[What the exercise asks] Print word for word the records from the line containing "Image courtesy of Bing.com -2015." through the end.

Records excerpted from a collection:
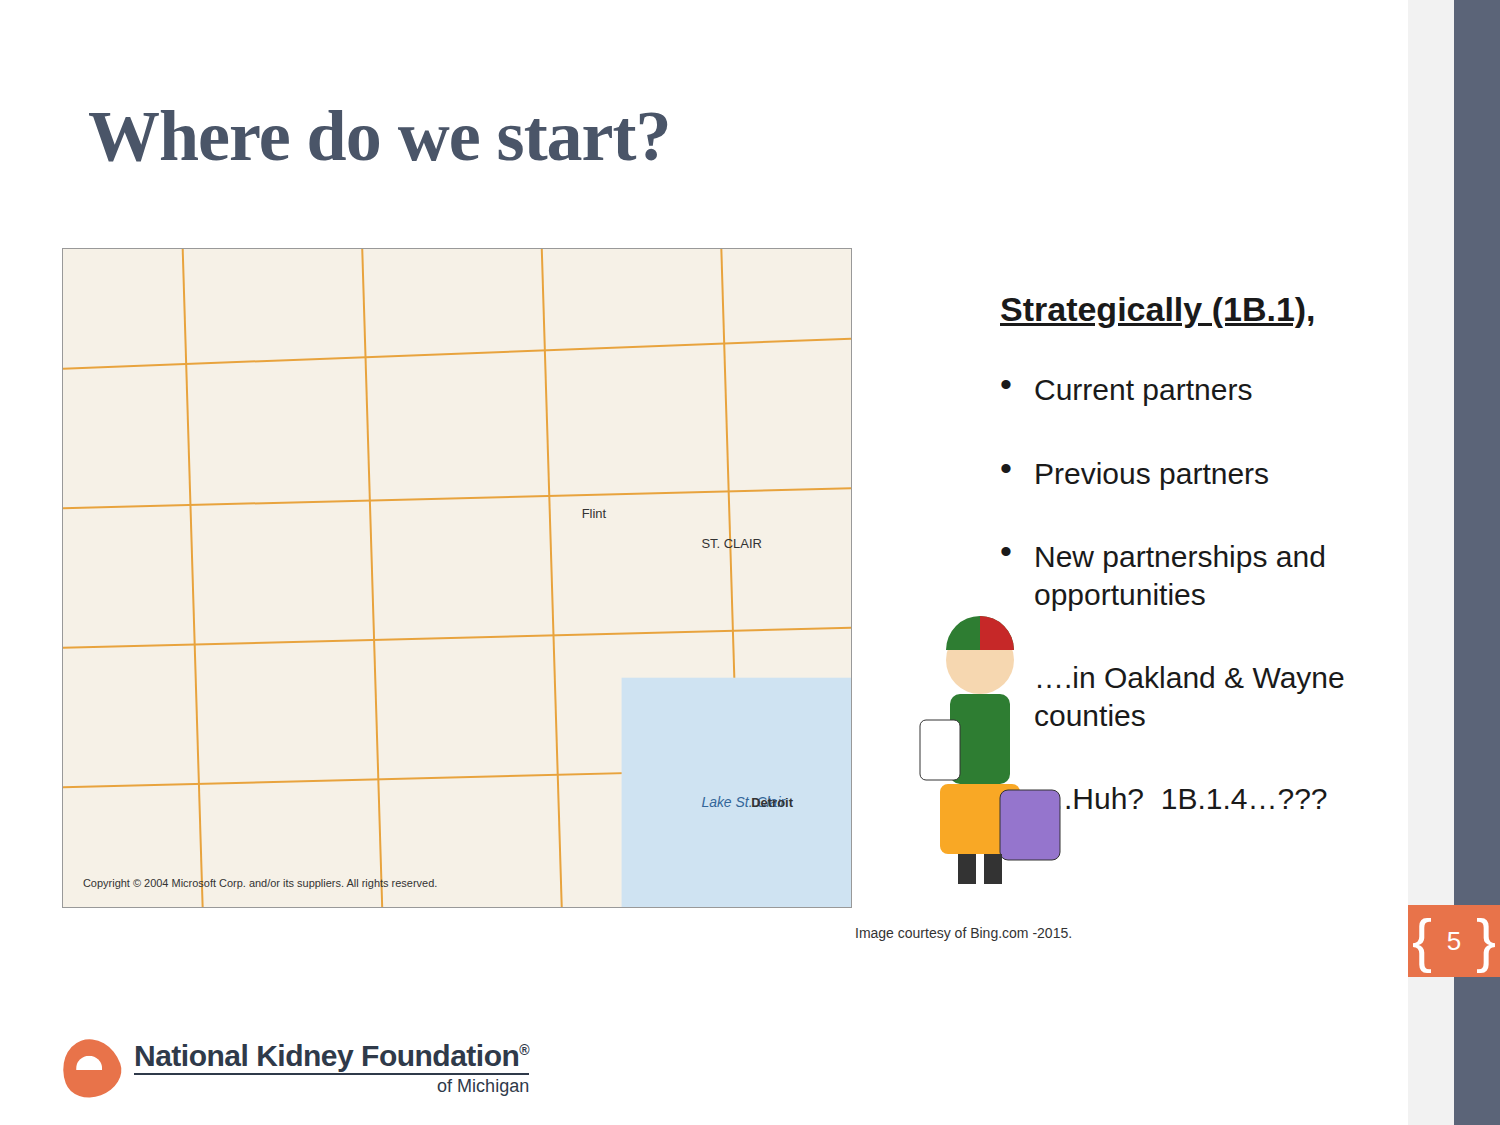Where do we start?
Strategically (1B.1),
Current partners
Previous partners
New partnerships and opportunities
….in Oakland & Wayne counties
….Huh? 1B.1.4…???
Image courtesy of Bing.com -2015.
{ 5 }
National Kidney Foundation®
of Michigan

[Task output]
Image courtesy of Bing.com -2015.
{ 5 }
National Kidney Foundation®
of Michigan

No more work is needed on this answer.